Lors des échanges avec certains des managers de managers, un phénomène est revenu plusieurs fois : lors de nos premiers entretiens, ils étaient très factuels, avaient des opinions assez affirmées. Lors des derniers entretiens, ils laissaient davantage la place à des opinions nuancées, des réflexions en cours.

Le travail a alors consisté à distinguer la caractérisation de premier ordre effectuée par les différents membres de l’organisation en fonction des situations et de leurs interprétations et les concepts de deuxième ordre (les interprétations extraites par les chercheurs) (Van Maanen, 1988). Pour cela nous avons notamment travaillé sur les situations observables et la présentation qui en était faite par les participants. Nous avons aussi cherché à détecter les ‘mensonges’ plus ou moins délibérés, les éléments involontairement mis en côté et les vérités ‘toutes faites’.

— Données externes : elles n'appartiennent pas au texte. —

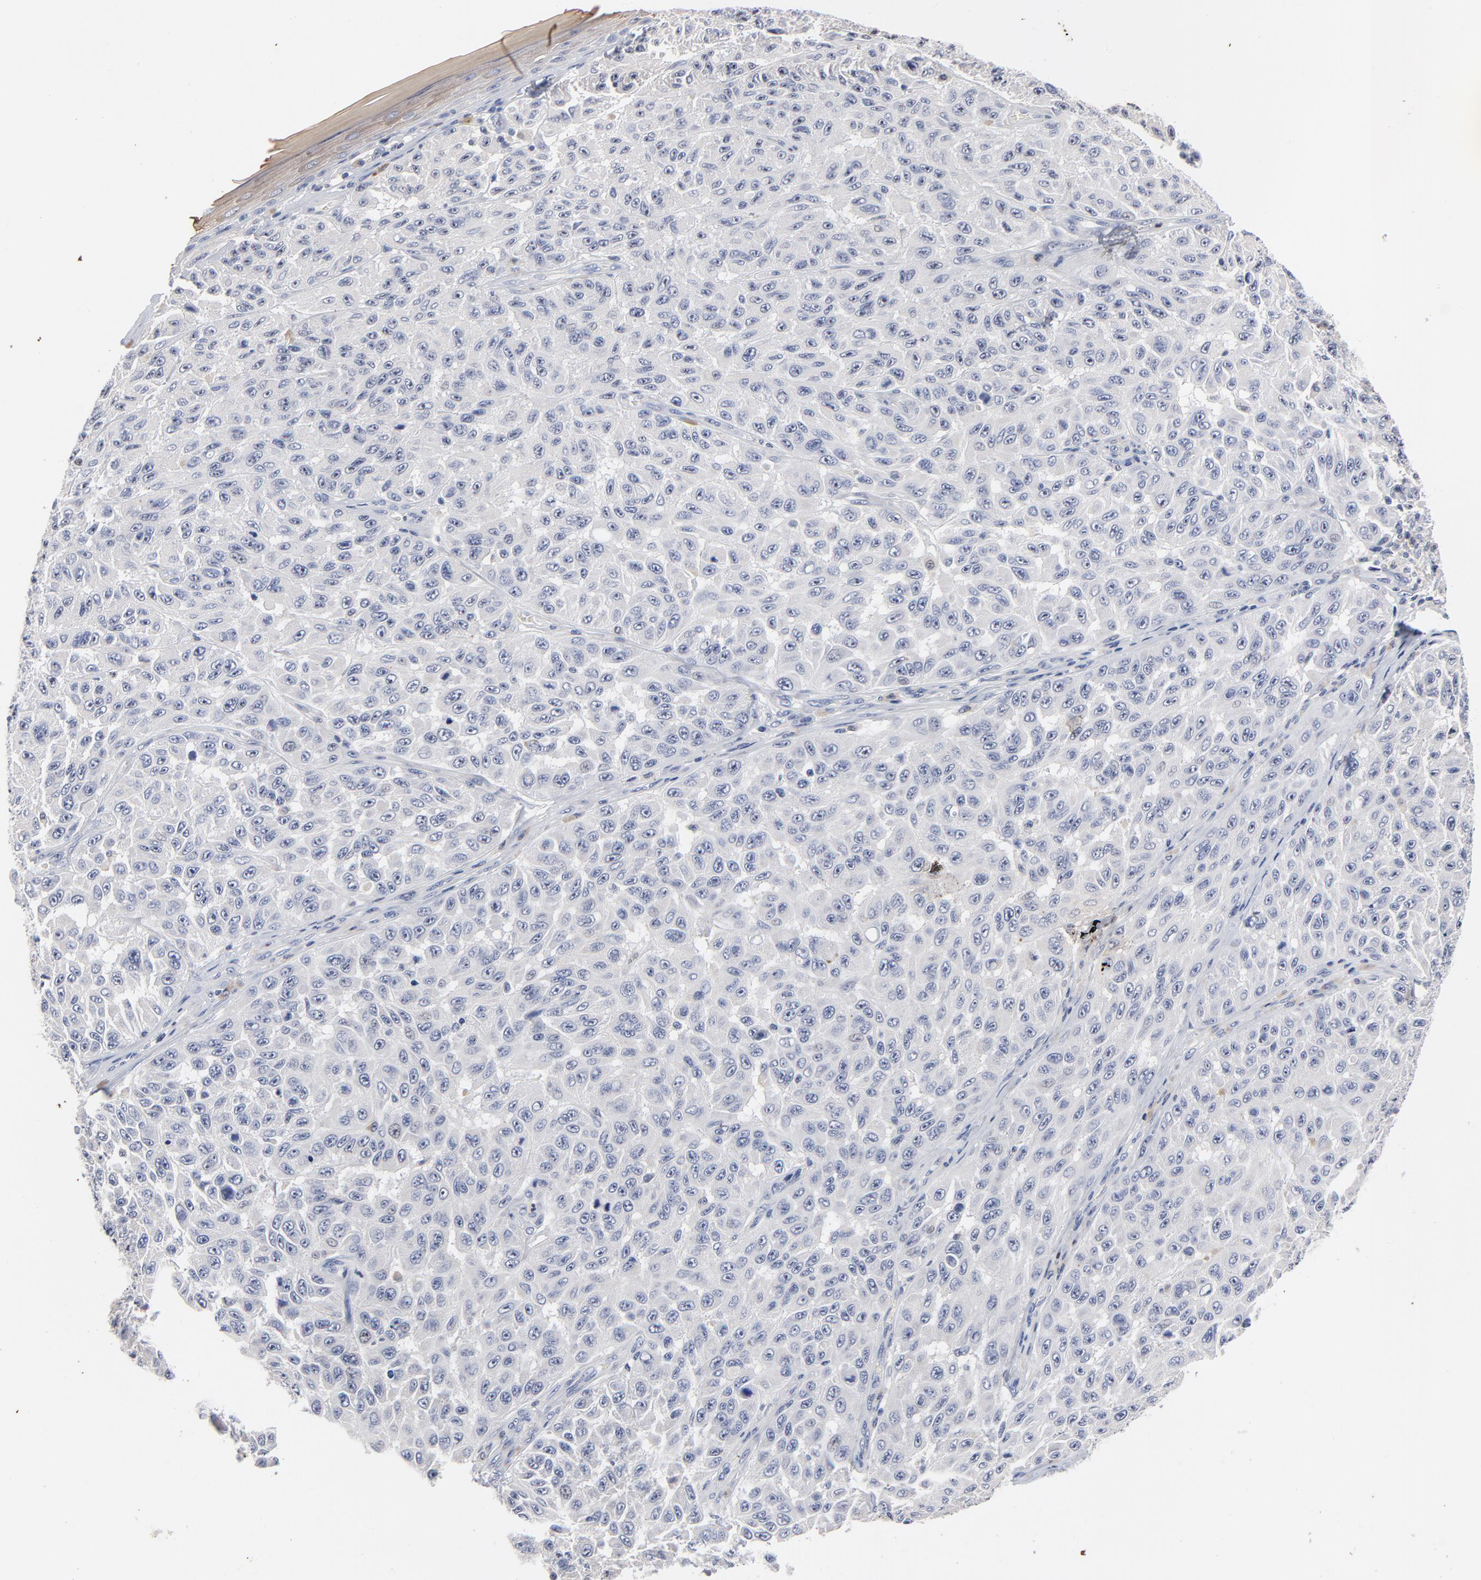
{"staining": {"intensity": "negative", "quantity": "none", "location": "none"}, "tissue": "melanoma", "cell_type": "Tumor cells", "image_type": "cancer", "snomed": [{"axis": "morphology", "description": "Malignant melanoma, NOS"}, {"axis": "topography", "description": "Skin"}], "caption": "This is a histopathology image of immunohistochemistry (IHC) staining of malignant melanoma, which shows no expression in tumor cells. (DAB (3,3'-diaminobenzidine) IHC visualized using brightfield microscopy, high magnification).", "gene": "AADAC", "patient": {"sex": "male", "age": 30}}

À partir de cela nous allons mobiliser nos observations et les analyser en deux étapes : une première étape de narration des éléments observés ou exprimés par les participants (analyse de premier ordre). Puis nous nous efforcerons de mettre en perspective ces informations dans des raisonnements analytiques explicatifs, afin de proposer un ensemble de catégories conceptuelles et les liens qui les relient (analyse de deuxième ordre) (Van Maanen, 1988).